» Aim of the exercise
Copy the stretch from the line containing "Which slice is the largest?" through the line containing "Reading left to", changing "slice" to "segment" and leaving everything else unchanged.
= = = = = = =
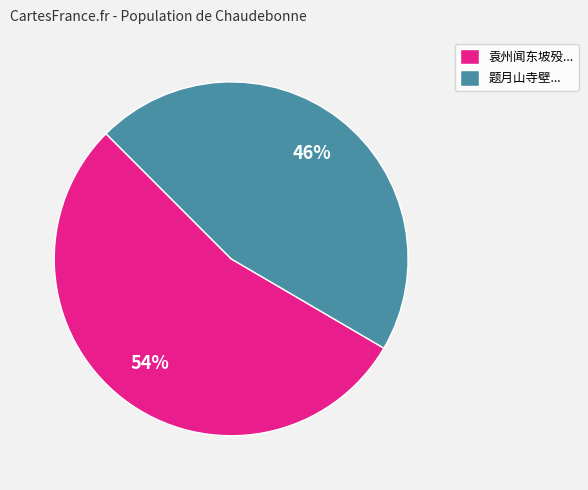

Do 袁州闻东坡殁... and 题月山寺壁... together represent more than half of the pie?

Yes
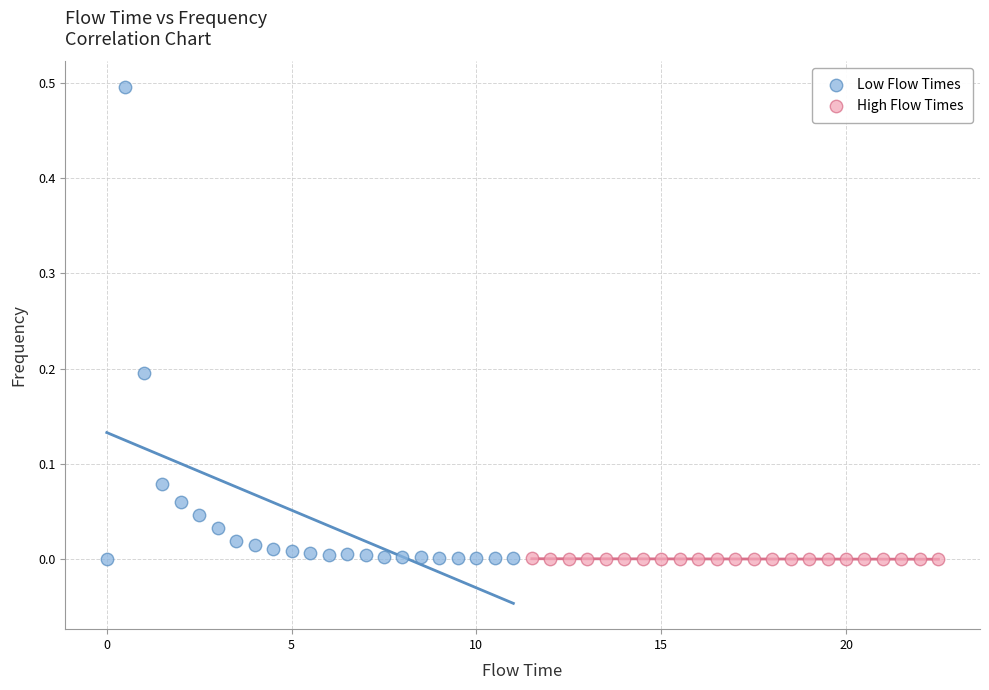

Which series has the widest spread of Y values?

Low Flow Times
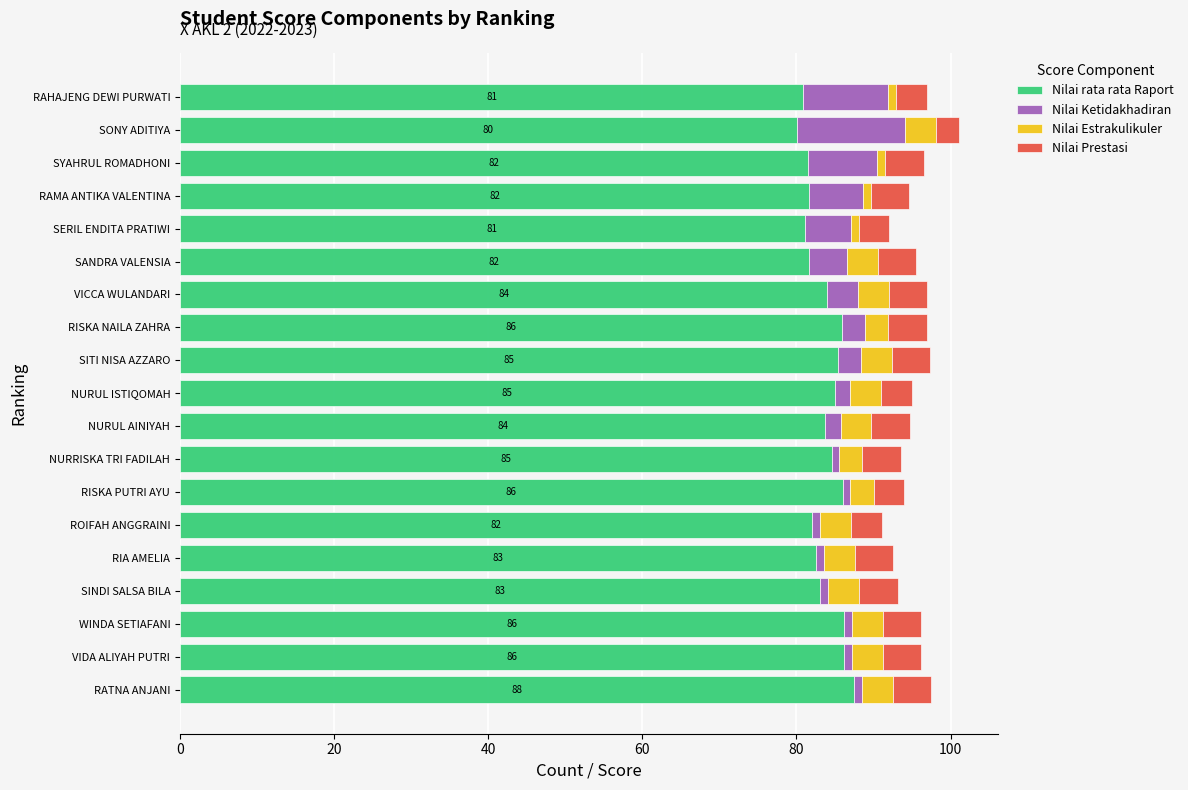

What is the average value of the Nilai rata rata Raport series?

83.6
= = = = = = =
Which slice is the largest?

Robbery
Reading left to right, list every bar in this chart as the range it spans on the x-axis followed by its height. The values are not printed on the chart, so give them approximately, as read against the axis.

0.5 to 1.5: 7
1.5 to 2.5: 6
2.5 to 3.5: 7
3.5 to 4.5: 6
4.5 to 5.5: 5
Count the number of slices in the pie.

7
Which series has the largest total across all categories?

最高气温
= = = = = = =
» Your solution
Which segment is the largest?

Robbery
Reading left to right, list every bar in this chart as the range it spans on the x-axis followed by its height. The values are not printed on the chart, so give them approximately, as read against the axis.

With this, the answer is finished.